--- Estratto della pagina ---
Si abroga una piccola parte del Jobs act che non esiste più, tornando così non all’articolo 18, ma alla disciplina Monti-Fornero-Bersani. Risultato: l’indennità massima che un giudice potrà stabilire in caso di licenziamento scenderà da 36 a 24 mesi, per avere la possibilità di reintegro in caso di “manifesta insussistenza” (una fattispecie del tutto marginale) e portare a casa lo scalpo immaginario del Jobs act. Un affarone.
 
Detto anche questo, il contratto a tutele crescenti era solo uno dei tanti ingredienti del Jobs act. La riforma degli ammortizzatori sociali (con il rafforzamento della Naspi; l’estensione della cassa alle piccole imprese; l’introduzione del Reddito di inclusione e delle prime tutele per il lavoro autonomo in due leggi collegate), le politiche attive e della formazione, la stretta sul precariato (con la norma sull’etero-organizzazione contro le false partite Iva, che i rider di Torino hanno usato per vedersi riconosciute le tutele del lavoro subordinato; l’abolizione dei cocopro e di altre piccole forme atipiche; la norma contro le dimissioni in bianco): tutti questi interventi ne rappresentano altri ingredienti fondamentali. Per carità, su alcune misure si fece troppo poco (per mancanza di risorse o volontà politica), ma la direzione era giusta. Il modello era la socialdemocrazia scandinava, non Blair. Non a caso tutte le riforme degli ammortizzatori che sono arrivate dopo, dal reddito di cittadinanza ai ritocchi del governo Draghi, sono andate nella stessa direzione, mettendoci più risorse, anche se a volte maldestramente.
--- Dati forniti ---
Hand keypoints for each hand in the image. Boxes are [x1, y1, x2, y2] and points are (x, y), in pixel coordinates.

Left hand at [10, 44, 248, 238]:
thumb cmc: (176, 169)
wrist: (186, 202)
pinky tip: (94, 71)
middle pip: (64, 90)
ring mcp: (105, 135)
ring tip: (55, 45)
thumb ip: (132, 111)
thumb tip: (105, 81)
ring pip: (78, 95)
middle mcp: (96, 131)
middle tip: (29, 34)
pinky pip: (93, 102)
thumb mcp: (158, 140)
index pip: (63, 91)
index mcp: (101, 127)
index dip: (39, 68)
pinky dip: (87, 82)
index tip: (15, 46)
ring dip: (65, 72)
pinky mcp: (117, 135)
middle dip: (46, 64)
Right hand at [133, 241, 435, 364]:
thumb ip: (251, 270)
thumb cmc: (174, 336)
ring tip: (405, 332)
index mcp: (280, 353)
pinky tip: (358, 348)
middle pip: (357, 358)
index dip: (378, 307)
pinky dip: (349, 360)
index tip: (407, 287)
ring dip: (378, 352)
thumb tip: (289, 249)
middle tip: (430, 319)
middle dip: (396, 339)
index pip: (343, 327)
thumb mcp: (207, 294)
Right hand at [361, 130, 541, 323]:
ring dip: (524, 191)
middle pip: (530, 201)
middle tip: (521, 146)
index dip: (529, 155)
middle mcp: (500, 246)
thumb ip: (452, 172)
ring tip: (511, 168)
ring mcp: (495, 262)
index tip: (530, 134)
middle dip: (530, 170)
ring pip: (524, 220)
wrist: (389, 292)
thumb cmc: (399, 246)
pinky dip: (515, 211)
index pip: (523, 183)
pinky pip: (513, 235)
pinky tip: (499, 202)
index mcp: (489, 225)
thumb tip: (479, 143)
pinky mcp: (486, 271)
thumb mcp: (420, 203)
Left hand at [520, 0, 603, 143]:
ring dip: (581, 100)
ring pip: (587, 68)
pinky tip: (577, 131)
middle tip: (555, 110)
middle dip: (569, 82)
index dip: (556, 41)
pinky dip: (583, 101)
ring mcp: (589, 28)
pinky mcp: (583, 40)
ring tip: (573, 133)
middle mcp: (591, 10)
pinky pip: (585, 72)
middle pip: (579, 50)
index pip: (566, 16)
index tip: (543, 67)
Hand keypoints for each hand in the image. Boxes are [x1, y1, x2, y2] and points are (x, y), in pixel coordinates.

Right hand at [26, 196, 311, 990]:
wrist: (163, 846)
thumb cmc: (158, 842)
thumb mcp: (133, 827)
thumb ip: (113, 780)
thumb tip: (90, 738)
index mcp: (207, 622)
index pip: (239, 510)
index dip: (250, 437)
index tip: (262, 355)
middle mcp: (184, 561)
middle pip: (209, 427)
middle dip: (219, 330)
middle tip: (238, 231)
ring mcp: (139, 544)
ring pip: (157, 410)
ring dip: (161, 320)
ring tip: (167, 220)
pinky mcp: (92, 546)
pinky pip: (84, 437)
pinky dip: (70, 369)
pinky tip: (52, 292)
---
--- Dati forniti ---
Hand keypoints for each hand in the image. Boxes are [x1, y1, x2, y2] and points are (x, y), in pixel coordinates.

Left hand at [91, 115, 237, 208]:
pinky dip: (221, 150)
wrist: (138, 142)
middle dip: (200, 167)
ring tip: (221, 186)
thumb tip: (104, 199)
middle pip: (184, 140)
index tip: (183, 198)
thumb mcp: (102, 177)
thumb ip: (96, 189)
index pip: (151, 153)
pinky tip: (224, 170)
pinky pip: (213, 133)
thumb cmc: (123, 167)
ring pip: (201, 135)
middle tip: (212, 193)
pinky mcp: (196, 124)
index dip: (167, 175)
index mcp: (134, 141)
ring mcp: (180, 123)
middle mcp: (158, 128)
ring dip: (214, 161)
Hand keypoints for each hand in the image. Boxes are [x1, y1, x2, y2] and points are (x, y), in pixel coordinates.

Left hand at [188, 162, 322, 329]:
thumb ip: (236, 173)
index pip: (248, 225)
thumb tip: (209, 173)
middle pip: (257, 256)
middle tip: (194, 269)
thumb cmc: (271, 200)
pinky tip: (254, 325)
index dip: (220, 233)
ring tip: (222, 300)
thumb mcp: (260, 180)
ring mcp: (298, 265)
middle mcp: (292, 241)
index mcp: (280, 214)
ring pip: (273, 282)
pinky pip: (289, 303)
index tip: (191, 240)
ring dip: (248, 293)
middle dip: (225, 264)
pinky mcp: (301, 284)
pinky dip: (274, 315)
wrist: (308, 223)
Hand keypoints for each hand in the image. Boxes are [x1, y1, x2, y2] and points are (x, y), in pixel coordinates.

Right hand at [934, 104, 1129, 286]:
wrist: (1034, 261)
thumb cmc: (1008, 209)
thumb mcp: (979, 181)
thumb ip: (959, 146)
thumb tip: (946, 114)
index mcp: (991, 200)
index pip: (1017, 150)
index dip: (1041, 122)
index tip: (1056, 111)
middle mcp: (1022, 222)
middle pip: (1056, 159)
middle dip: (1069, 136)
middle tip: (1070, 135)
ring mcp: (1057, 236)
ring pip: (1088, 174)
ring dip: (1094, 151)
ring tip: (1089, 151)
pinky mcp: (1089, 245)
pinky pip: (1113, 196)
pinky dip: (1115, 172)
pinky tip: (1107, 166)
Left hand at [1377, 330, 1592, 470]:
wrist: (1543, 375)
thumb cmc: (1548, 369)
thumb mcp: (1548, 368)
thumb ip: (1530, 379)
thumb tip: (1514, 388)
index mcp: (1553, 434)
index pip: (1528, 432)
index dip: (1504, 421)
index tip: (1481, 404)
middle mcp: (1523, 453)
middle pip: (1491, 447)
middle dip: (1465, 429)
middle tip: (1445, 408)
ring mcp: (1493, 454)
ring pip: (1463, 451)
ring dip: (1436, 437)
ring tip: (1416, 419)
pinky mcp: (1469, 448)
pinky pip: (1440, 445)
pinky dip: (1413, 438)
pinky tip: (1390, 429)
---
--- Dati forniti ---
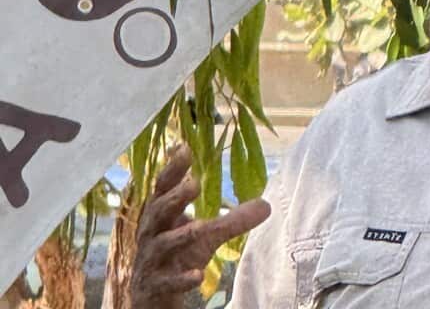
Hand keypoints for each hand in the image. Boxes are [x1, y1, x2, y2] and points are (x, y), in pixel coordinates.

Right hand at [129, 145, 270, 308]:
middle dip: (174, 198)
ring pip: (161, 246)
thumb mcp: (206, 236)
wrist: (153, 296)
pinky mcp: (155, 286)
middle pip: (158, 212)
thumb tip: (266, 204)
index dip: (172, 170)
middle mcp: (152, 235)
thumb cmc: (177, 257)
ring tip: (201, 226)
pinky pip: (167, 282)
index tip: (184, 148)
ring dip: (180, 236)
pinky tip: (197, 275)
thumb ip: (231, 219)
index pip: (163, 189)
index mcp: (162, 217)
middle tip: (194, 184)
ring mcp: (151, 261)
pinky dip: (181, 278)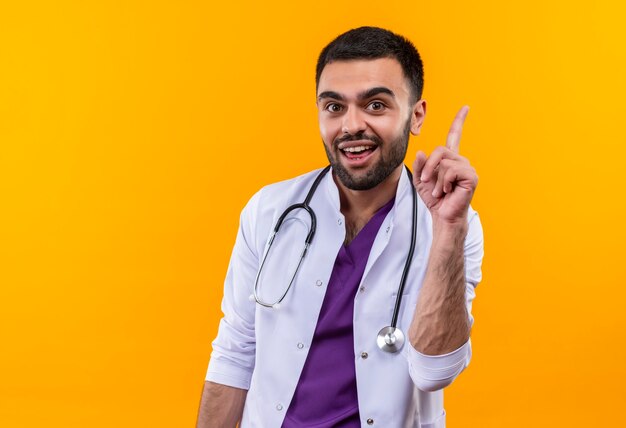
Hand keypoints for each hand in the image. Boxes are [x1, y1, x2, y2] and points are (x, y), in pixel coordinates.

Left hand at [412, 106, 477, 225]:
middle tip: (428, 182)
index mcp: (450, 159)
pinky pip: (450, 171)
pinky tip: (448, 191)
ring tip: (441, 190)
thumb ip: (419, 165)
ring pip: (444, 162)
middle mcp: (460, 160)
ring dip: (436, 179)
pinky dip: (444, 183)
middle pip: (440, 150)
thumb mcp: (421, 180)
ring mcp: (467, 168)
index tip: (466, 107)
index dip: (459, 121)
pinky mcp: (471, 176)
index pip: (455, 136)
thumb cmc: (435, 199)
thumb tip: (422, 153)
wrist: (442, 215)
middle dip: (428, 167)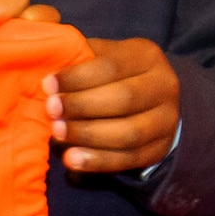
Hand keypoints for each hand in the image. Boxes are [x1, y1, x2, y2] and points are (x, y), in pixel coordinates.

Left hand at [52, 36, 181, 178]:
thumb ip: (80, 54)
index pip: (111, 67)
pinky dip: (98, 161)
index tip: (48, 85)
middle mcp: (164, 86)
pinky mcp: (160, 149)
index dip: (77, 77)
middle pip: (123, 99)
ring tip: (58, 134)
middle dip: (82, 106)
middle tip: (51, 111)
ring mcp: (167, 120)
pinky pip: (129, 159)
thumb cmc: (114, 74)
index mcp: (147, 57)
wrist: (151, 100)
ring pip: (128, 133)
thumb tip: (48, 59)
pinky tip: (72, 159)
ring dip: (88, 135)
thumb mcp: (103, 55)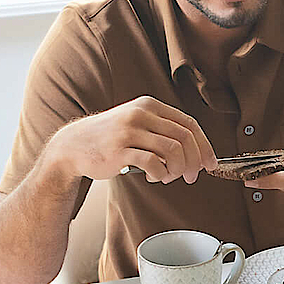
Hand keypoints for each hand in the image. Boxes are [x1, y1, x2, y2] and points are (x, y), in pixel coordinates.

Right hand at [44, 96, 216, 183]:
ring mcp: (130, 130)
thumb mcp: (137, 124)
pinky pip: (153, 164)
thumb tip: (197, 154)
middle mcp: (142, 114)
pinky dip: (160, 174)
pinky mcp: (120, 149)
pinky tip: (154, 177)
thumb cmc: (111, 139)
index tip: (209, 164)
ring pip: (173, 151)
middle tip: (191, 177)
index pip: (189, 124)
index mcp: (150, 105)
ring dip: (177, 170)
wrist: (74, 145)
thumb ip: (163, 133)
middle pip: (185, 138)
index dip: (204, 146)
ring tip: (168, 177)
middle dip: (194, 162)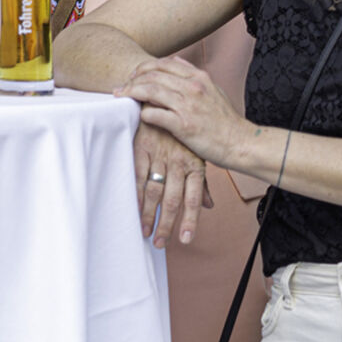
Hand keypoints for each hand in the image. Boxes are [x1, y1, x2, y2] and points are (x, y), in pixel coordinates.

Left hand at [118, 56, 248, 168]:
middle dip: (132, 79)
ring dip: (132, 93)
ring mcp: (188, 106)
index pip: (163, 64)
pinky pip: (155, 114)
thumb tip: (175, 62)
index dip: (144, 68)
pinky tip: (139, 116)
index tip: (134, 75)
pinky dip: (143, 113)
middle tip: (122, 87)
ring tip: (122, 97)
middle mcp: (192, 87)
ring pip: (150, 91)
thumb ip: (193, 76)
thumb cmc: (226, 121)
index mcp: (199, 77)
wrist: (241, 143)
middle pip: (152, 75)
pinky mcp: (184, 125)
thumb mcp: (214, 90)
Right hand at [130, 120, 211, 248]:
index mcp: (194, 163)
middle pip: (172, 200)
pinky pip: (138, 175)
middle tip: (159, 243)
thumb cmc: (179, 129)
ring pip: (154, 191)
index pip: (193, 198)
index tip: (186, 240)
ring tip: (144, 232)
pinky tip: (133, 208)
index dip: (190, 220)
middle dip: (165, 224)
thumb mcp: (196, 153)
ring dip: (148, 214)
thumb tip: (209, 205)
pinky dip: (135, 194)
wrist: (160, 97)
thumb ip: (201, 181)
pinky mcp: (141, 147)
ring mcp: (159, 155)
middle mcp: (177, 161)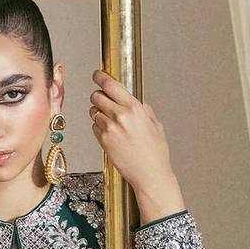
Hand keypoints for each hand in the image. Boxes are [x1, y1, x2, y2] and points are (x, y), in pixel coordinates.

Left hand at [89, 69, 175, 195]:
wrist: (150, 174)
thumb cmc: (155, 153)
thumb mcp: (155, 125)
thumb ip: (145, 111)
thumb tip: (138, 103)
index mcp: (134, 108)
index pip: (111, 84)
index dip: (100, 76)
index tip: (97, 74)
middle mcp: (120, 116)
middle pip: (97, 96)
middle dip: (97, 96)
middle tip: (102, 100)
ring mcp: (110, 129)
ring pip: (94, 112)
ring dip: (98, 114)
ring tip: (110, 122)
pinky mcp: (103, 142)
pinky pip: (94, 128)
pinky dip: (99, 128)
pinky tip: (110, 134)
---
§ **Consegna**: Per favore, traduci in inglese questa frase dell'estratto della pagina: «Per carità, su alcune misure si fece troppo poco (per mancanza di risorse o volontà politica), ma la direzione era giusta.»

§ **Soluzione**: Granted, too little was done on some measures (for lack of resources or political will), but the direction was right.